Although HHS is no longer managing the distribution of COVID-19 drugs, Secretary Xavier Becerra has been closely monitoring distribution of the antivirals Paxlovid and Lagevrio.

Xavier Becerra

Xavier Becerra

In a call with pharmacy executives, Department of Health and Human Services (HHS) Secretary Xavier Becerra stressed that “no patient should be charged hundreds of dollars for Paxlovid at the pharmacy counter.” This follows a January 2024 call with pharmacy leaders, pharmacy benefit managers, and insurer.

He reminded attendees at both meetings about the October 2023 agreement with Pfizer, the maker of Paxlovid (nirmatrelvir and ritonavir), to provide access to the COVID-19 treatment.
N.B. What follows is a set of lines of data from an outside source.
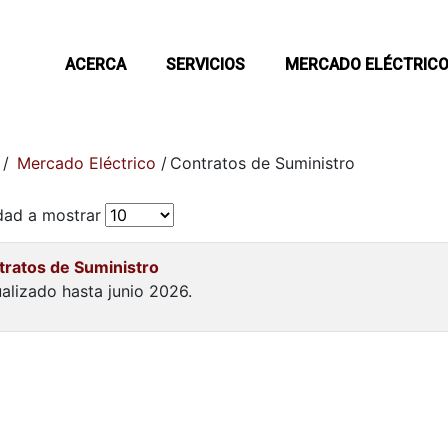
ACERCA
SERVICIOS
MERCADO ELÉCTRIC
/
Mercado Eléctrico
/
Contratos de Suministro
dad a mostrar
tratos de Suministro
alizado hasta junio 2026.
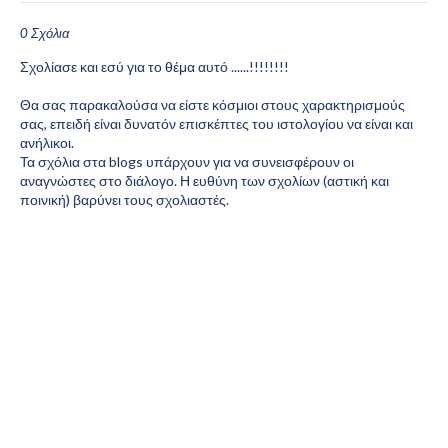
0 Σχόλια
Σχολίασε και εσύ για το θέμα αυτό ......!!!!!!!!
Θα σας παρακαλούσα να είστε κόσμιοι στους χαρακτηρισμούς
σας, επειδή είναι δυνατόν επισκέπτες του ιστολογίου να είναι και
ανήλικοι.
Τα σχόλια στα blogs υπάρχουν για να συνεισφέρουν οι
αναγνώστες στο διάλογο. Η ευθύνη των σχολίων (αστική και
ποινική) βαρύνει τους σχολιαστές.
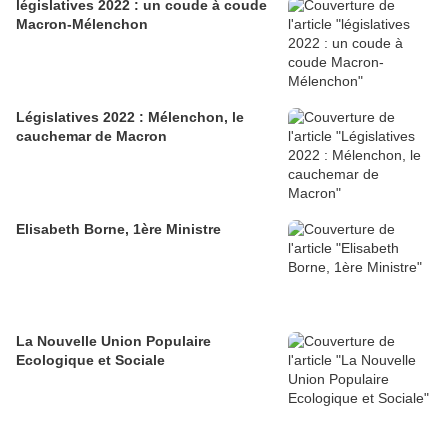
législatives 2022 : un coude à coude
Macron-Mélenchon
Législatives 2022 : Mélenchon, le
cauchemar de Macron
Elisabeth Borne, 1ère Ministre
La Nouvelle Union Populaire
Ecologique et Sociale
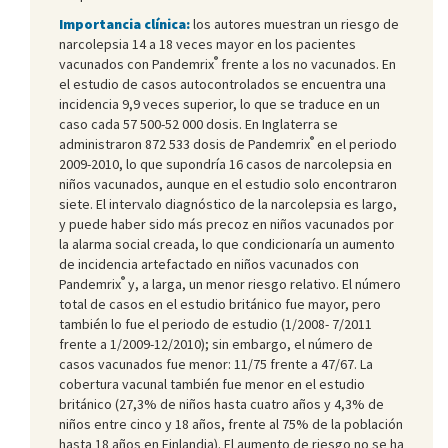
Importancia clínica:
los autores muestran un riesgo de
narcolepsia 14 a 18 veces mayor en los pacientes
®
vacunados con Pandemrix
frente a los no vacunados. En
el estudio de casos autocontrolados se encuentra una
incidencia 9,9 veces superior, lo que se traduce en un
caso cada 57 500-52 000 dosis. En Inglaterra se
®
administraron 872 533 dosis de Pandemrix
en el periodo
2009-2010, lo que supondría 16 casos de narcolepsia en
niños vacunados, aunque en el estudio solo encontraron
siete. El intervalo diagnóstico de la narcolepsia es largo,
y puede haber sido más precoz en niños vacunados por
la alarma social creada, lo que condicionaría un aumento
de incidencia artefactado en niños vacunados con
®
Pandemrix
y, a larga, un menor riesgo relativo. El número
total de casos en el estudio británico fue mayor, pero
también lo fue el periodo de estudio (1/2008- 7/2011
frente a 1/2009-12/2010); sin embargo, el número de
casos vacunados fue menor: 11/75 frente a 47/67. La
cobertura vacunal también fue menor en el estudio
británico (27,3% de niños hasta cuatro años y 4,3% de
niños entre cinco y 18 años, frente al 75% de la población
hasta 18 años en Finlandia). El aumento de riesgo no se ha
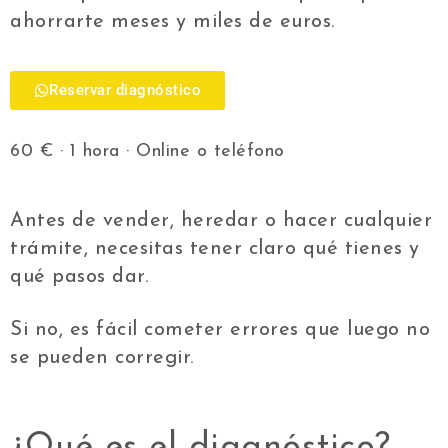
ahorrarte meses y miles de euros.
Reservar diagnóstico
60 € · 1 hora · Online o teléfono
Antes de vender, heredar o hacer cualquier
trámite, necesitas tener claro qué tienes y
qué pasos dar.
Si no, es fácil cometer errores que luego no
se pueden corregir.
¿Qué es el diagnóstico?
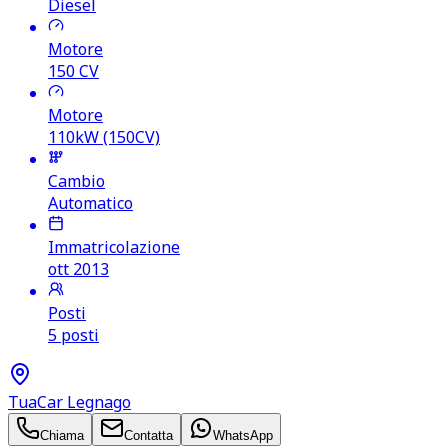
Diesel
Motore
150
CV
Motore
110kW (150CV)
Cambio
Automatico
Immatricolazione
ott 2013
Posti
5 posti
TuaCar Legnago
Chiama
Contatta
WhatsApp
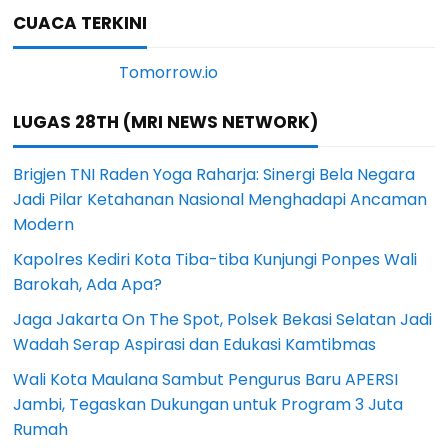
CUACA TERKINI
LUGAS 28TH (MRI NEWS NETWORK)
Brigjen TNI Raden Yoga Raharja: Sinergi Bela Negara
Jadi Pilar Ketahanan Nasional Menghadapi Ancaman
Modern
Kapolres Kediri Kota Tiba-tiba Kunjungi Ponpes Wali
Barokah, Ada Apa?
Jaga Jakarta On The Spot, Polsek Bekasi Selatan Jadi
Wadah Serap Aspirasi dan Edukasi Kamtibmas
Wali Kota Maulana Sambut Pengurus Baru APERSI
Jambi, Tegaskan Dukungan untuk Program 3 Juta
Rumah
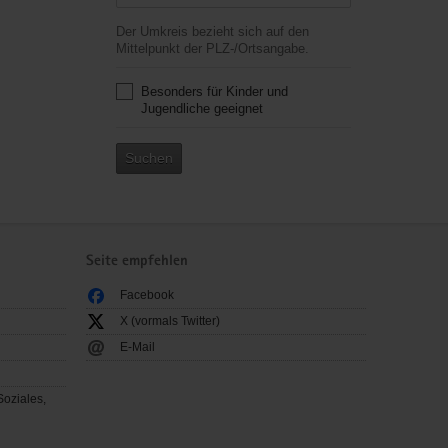
Der Umkreis bezieht sich auf den
Mittelpunkt der PLZ-/Ortsangabe.
Besonders für Kinder und
Jugendliche geeignet
Suchen
Seite empfehlen
Facebook
X (vormals Twitter)
E-Mail
Soziales,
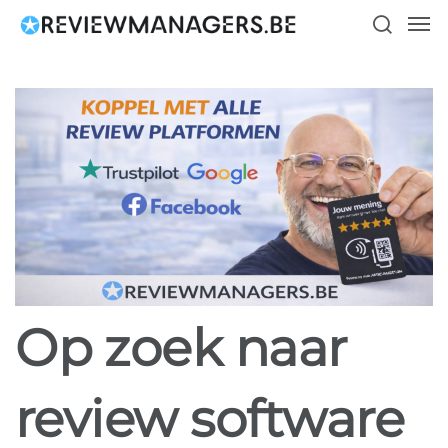
Skip
Men
to
search
main
content
Op zoek naar
review software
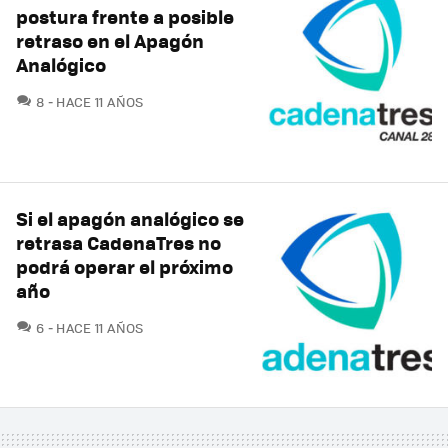
postura frente a posible
retraso en el Apagón
Analógico
COMENTARIOS
8
HACE 11 AÑOS
Si el apagón analógico se
retrasa CadenaTres no
podrá operar el próximo
año
COMENTARIOS
6
HACE 11 AÑOS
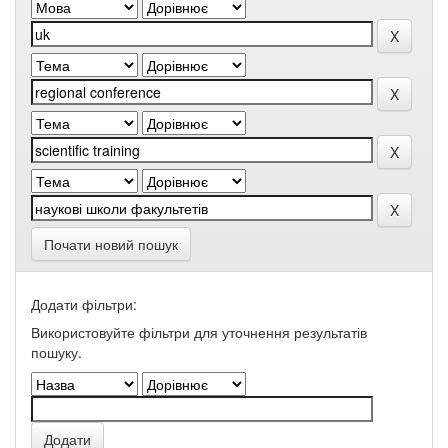
Почати новий пошук
Додати фільтри:
Використовуйте фільтри для уточнення результатів
пошуку.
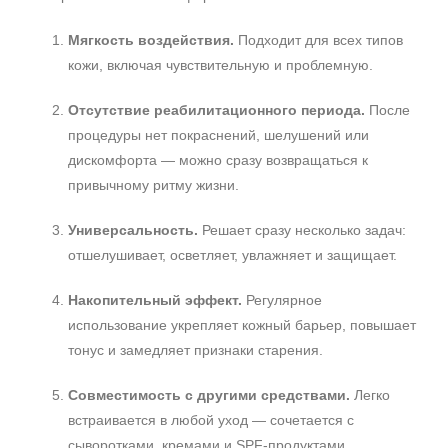
Мягкость воздействия.
Подходит для всех типов
кожи, включая чувствительную и проблемную.
Отсутствие реабилитационного периода.
После
процедуры нет покраснений, шелушений или
дискомфорта — можно сразу возвращаться к
привычному ритму жизни.
Универсальность.
Решает сразу несколько задач:
отшелушивает, осветляет, увлажняет и защищает.
Накопительный эффект.
Регулярное
использование укрепляет кожный барьер, повышает
тонус и замедляет признаки старения.
Совместимость с другими средствами.
Легко
встраивается в любой уход — сочетается с
сыворотками, кремами и SPF-продуктами.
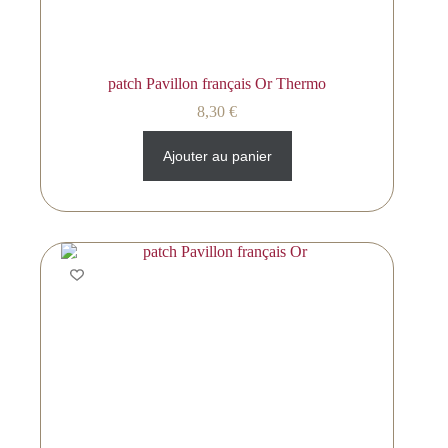
patch Pavillon français Or Thermo
8,30
€
Ajouter au panier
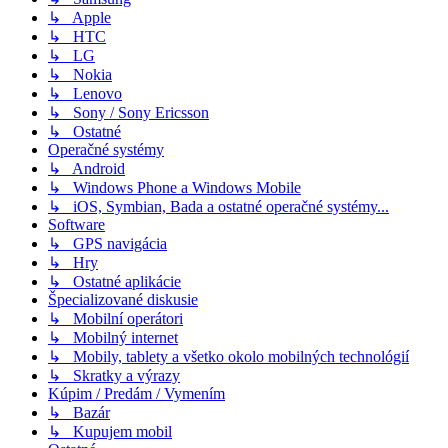
↳ Apple
↳ HTC
↳ LG
↳ Nokia
↳ Lenovo
↳ Sony / Sony Ericsson
↳ Ostatné
Operačné systémy
↳ Android
↳ Windows Phone a Windows Mobile
↳ iOS, Symbian, Bada a ostatné operačné systémy...
Software
↳ GPS navigácia
↳ Hry
↳ Ostatné aplikácie
Špecializované diskusie
↳ Mobilní operátori
↳ Mobilný internet
↳ Mobily, tablety a všetko okolo mobilných technológií
↳ Skratky a výrazy
Kúpim / Predám / Vymením
↳ Bazár
↳ Kupujem mobil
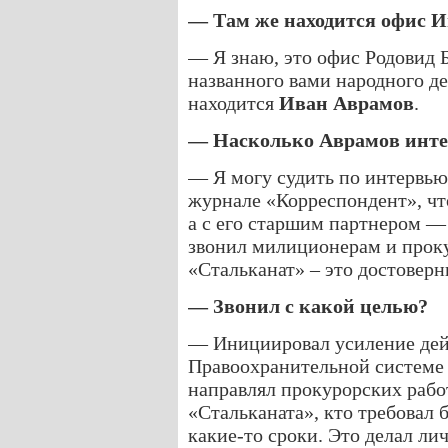
— Там же находится офис 
— Я знаю, это офис Родовид 
названного вами народного де
находится
Иван Аврамов
.
— Насколько Аврамов инте
— Я могу судить по интервью
журнале «Корреспондент», чт
а с его старшим партнером — 
звонил милиционерам и проку
«Стальканат» – это достоверн
— Звонил с какой целью?
— Инициировал усиление дей
Правоохранительной системе и
направлял прокурорских рабо
«Стальканата», кто требовал 
какие-то сроки. Это делал ли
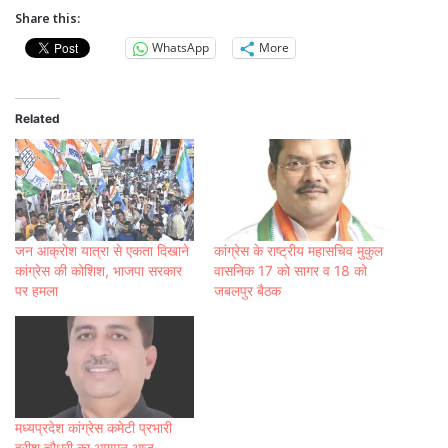
Share this:
WhatsApp
More
Related
जन आक्रोश यात्रा से एकता दिखाने
कांग्रेस के राष्ट्रीय महासचिव मुकुल
कांग्रेस की कोशिश, भाजपा सरकार
वासनिक 17 को सागर व 18 को
पर हमला
जबलपुर बैठक
मध्यप्रदेश कांग्रेस कमेटी प्रभारी
हरीश चौधरी का आगमन आज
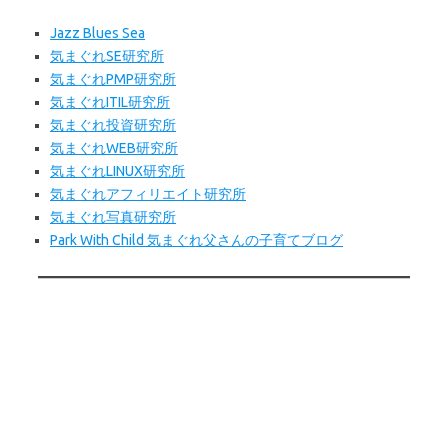
Jazz Blues Sea
気まぐれSE研究所
気まぐれPMP研究所
気まぐれITIL研究所
気まぐれ投資研究所
気まぐれWEB
研究所
気まぐれLINUX研究所
気まぐれアフィリエイト研究所
気まぐれ写真研究所
Park With Child 気まぐれ父さんの子育てブログ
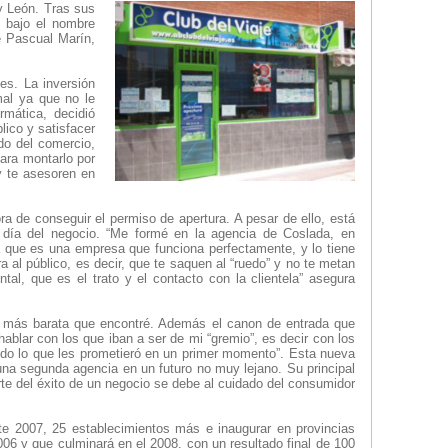
y León. Tras sus
, bajo el nombre
e Pascual Marín,
es. La inversión
mal ya que no le
rmática, decidió
lico y satisfacer
do del comercio,
ara montarlo por
y te asesoren en
a de conseguir el permiso de apertura. A pesar de ello, está
 día del negocio. “Me formé en la agencia de Coslada, en
a que es una empresa que funciona perfectamente, y lo tiene
 al público, es decir, que te saquen al “ruedo” y no te metan
tal, que es el trato y el contacto con la clientela” asegura
jes más barata que encontré. Además el canon de entrada que
ablar con los que iban a ser de mi “gremio”, es decir con los
 todo lo que les prometieró en un primer momento”. Esta nueva
 una segunda agencia en un futuro no muy lejano. Su principal
te del éxito de un negocio se debe al cuidado del consumidor
este 2007, 25 establecimientos más e inaugurar en provincias
06 y que culminará en el 2008, con un resultado final de 100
As part of the Pathways program, Pfizer offers commercially insured patients Paxlovid for as little as $0 copay, with annual limit of $1,500. Additionally, Medicare and Medicaid beneficiaries can receive Paxlovid for free through 2024 and people who are uninsured can receive Paxlovid for free through 2028.

The Centers for Medicare and Medicaid Services had issued a guidance in January 2024 indicating that Paxlovid or Lagevrio (molnupiravir), Merck’s oral antiviral drug also used to treat COVID-19, should be made available on Part D formularies. CMS officials said they would review utilization management requirements and will not approve efforts that were overly restrictive or inconsistent with the label. For 2025 and beyond, CMS will incorporate formulary reviews for oral antivirals to treat COVID-19.

HHS’s goal has been for these medications to be available for patients. “It is of paramount importance that these medications remain widely accessible to high-risk patients after commercial distribution begins in order to minimize hospitalizations and deaths from COVID-19,” Becerra said in an October 2023 letter to payers, pharmacies and manufacturers. “The COVID-19 response remains a significant public health priority for the Biden-Harris Administration. People are still at risk of infection and re-infection, and millions are experiencing the longer-term effects of the virus.”

Since last fall, HHS, the Administration for Strategic Preparedness & Response, CMS and Pfizer have regularly met with stakeholder groups to discuss increased Paxlovid access.